Suppose a company would like
to do some targeted marketing. This targeted marketing would contact customers
in the country with the fewest number of orders. It is hoped that this targeted
marketing will increase the overall sales in the targeted country. Here is an
example that uses a subquery to return the customer contact information for the
country with the fewest number of orders:
select Country,CompanyName, ContactName, ContactTitle, Phone
from Northwind.dbo.Customers
where country =
(select top 1 country
from Northwind.dbo.Customers C
join
Northwind.dbo.Orders O
on C.CustomerId = O.CustomerID
group by country
order by count(*))
Here I have written a
subquery that joins the Customer and Orders Tables to determine the total
number of orders for each country. The subquery uses the “TOP 1” clause to
return the country with the fewest number of orders. The country with the
fewest number of orders is then used in the WHERE clause to determine which
Customer Information will be displayed.
Use of a Subquery in the FROM clause
The FROM clause normally
identifies the tables used in the T-SQL statement. You can think of each of
the tables identified in the FROM clause as a set of records. Well, a subquery
is just a set of records, and therefore can be used in the FROM clause just
like a table. Here is an example where a subquery is used in the FROM clause
of a SELECT statement:
select au_lname, au_fname, title from
(select au_lname, au_fname, au_id from pubs.dbo.authors
where state = ‘CA’) as a
join
pubs.dbo.titleauthor ta on a.au_id=ta.au_id
join
pubs.dbo.titles t on ta.title_id = t.title_id
Here I have used a subquery
to select only the author record information, if the author’s record has a
state column equal to “CA.” I have named the set returned from this subquery
with a table alias of “a.” I can then use this alias elsewhere in the T-SQL statement
to refer to the columns from the subquery by prefixing them with an “a”, as I
did in the “ON” clause of the “JOIN” criteria. Sometimes using a subquery in
the FROM clause reduces the size of the set that needs to be joined. Reducing
the number of records that have to be joined enhances the performance of
joining rows, and therefore speeds up the overall execution of a query.
Here is an example where I
used a subquery in the FROM clause of an UPDATE statement:
set nocount on
create table x(i int identity,
a char(1))
insert into x values (‘a’)
insert into x values (‘b’)
insert into x values (‘c’)
insert into x values (‘d’)
select * from xupdate x
set a = b.a
from (select max(a) as a from x) b
where i > 2select * from x
drop table x
Here I created a table named
“x,” that has four rows. Then I proceeded to update the rows where “i” was
greater than 2 with the max value in column “a”. I used a subquery in the FROM
clause of the UPDATE statement to identity the max value of column “a.”
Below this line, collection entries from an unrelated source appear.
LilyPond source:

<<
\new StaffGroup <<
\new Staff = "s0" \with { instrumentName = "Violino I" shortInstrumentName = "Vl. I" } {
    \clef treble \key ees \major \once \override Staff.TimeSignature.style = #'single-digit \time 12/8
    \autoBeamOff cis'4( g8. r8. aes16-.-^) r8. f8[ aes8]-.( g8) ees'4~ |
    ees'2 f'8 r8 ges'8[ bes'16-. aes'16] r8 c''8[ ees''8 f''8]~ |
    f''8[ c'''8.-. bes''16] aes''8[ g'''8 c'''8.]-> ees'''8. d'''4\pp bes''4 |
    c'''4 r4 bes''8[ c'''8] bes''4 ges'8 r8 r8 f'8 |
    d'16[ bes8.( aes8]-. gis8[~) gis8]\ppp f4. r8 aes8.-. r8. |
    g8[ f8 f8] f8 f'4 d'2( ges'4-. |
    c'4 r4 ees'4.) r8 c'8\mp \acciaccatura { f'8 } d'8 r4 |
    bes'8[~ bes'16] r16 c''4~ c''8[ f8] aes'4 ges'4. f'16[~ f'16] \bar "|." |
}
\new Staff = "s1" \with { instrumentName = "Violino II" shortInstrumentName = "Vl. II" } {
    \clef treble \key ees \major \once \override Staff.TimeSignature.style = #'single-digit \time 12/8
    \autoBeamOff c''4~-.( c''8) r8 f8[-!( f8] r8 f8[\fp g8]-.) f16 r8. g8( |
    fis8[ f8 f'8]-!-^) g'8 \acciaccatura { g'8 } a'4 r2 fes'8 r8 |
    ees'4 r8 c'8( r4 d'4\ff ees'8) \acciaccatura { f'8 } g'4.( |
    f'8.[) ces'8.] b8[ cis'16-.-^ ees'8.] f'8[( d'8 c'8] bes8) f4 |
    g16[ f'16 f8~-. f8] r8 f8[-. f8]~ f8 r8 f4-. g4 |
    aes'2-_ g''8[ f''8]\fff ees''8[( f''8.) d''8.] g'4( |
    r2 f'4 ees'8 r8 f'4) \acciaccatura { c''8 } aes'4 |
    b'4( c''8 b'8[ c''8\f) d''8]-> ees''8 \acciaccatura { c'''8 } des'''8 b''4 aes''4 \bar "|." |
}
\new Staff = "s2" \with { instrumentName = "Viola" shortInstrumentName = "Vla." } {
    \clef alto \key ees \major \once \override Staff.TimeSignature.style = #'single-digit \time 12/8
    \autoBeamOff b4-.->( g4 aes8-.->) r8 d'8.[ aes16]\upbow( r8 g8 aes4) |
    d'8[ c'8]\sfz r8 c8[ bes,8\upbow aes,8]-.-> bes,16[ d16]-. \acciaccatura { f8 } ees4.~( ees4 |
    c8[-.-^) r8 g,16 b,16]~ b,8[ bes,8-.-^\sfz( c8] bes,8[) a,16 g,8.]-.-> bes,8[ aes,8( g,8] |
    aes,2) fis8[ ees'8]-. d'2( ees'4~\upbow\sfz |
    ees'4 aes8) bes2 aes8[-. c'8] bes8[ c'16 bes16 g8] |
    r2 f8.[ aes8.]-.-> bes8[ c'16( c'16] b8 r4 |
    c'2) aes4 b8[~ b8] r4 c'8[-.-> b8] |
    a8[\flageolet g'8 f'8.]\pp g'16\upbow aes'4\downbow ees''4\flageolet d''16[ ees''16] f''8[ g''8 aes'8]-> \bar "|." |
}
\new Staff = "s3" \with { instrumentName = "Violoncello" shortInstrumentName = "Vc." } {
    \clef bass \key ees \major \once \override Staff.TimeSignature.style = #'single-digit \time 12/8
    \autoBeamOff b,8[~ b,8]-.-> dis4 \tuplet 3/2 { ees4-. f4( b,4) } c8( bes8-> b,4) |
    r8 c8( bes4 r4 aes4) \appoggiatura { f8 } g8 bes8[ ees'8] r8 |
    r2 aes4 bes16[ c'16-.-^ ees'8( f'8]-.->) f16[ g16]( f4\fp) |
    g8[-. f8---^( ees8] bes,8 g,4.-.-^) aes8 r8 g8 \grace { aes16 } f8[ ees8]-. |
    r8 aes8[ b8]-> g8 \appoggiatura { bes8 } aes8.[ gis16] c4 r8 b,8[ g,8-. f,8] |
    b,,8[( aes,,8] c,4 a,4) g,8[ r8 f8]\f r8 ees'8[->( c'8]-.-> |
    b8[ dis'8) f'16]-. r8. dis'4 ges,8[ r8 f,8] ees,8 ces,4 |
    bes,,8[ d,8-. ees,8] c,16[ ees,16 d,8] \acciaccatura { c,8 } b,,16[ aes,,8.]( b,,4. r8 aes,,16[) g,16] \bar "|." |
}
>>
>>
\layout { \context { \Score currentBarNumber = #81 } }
Use of a Subquery in the HAVING clause
In the following example, I
used a subquery to find the number of books a publisher has published where the
publisher is not located in the state of California. To accomplish this I used a subquery in a HAVING
clause. Here is my code:
select pub_name, count(*) bookcnt
from pubs.dbo.titles t
join
pubs.dbo.publishers p
on t.pub_id = p.pub_id
group by pub_name
having p.pub_name in
(select pub_name from pubs.dbo.publishers where state <> ‘CA’)
Here my subquery returns the
pub_name values for all publishers that have a state value not equal to “CA.”
The HAVING condition then checks to see if the pub_name is in the set returned
by my subquery.
Conclusion
The subquery is a valuable
concept to understand. Creative use of a subquery allows the desired results
to be returned in a single T-SQL statement, and helps avoid the use of
temporary tables and cursors to solve complicated selection criteria. In
addition, depending on the query, a subquery might improve performance by
reducing the number of records that SQL Server needs to process. In my next article,
I will expand on the idea of subqueries by looking at correlated subqueries.